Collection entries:
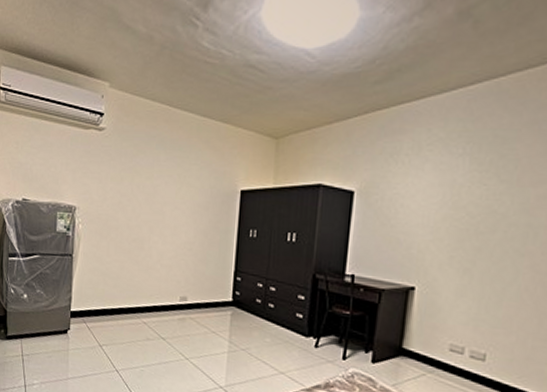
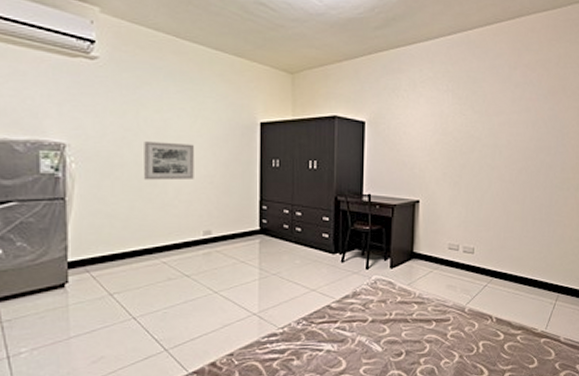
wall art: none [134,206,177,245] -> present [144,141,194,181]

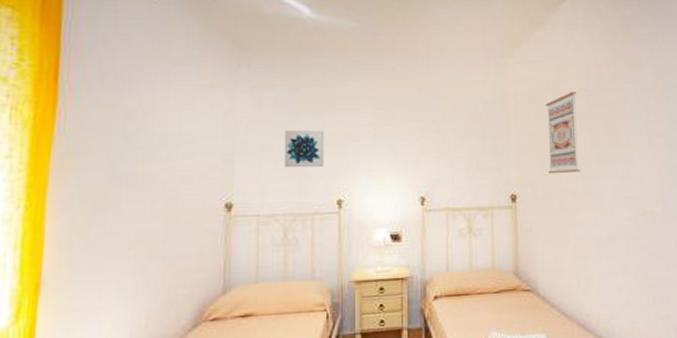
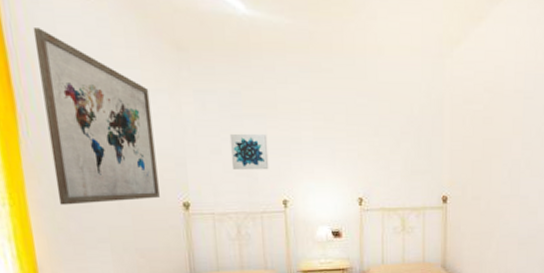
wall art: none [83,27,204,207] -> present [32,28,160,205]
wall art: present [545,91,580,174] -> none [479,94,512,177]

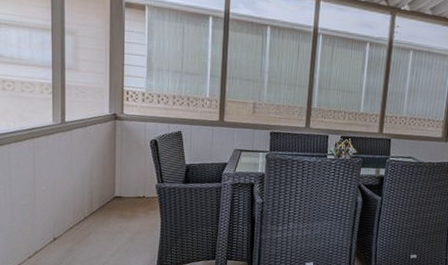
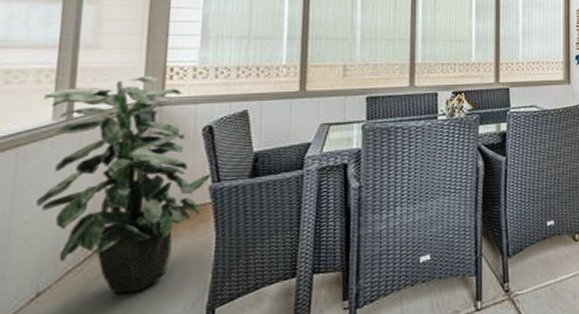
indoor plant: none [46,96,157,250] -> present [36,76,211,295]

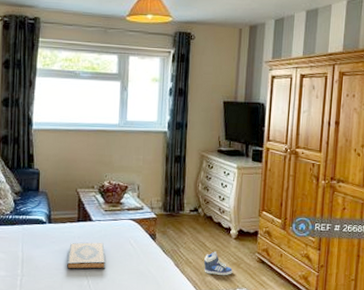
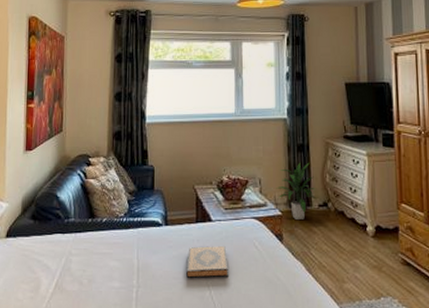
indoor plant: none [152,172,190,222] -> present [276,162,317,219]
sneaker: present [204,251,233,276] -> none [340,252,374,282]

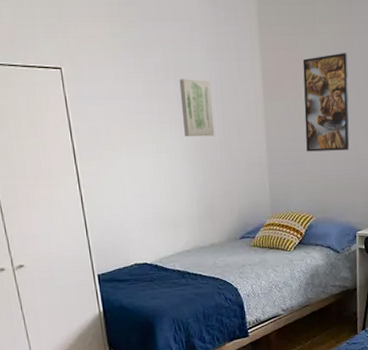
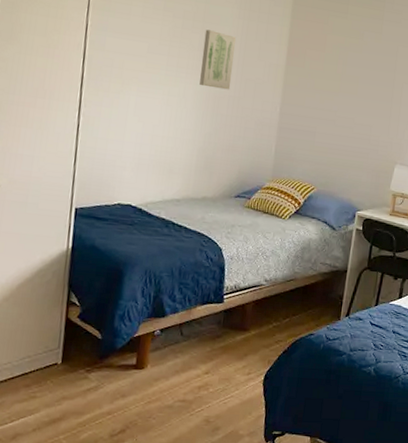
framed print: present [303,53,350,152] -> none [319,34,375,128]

**What needs to be done:** Without the pictures, return the whole of the data exactly as given.

**Answer area:**
wall art: none [134,206,177,245] -> present [144,141,194,181]

wall art: none [83,27,204,207] -> present [32,28,160,205]
wall art: present [545,91,580,174] -> none [479,94,512,177]

indoor plant: none [46,96,157,250] -> present [36,76,211,295]

indoor plant: none [152,172,190,222] -> present [276,162,317,219]
sneaker: present [204,251,233,276] -> none [340,252,374,282]

framed print: present [303,53,350,152] -> none [319,34,375,128]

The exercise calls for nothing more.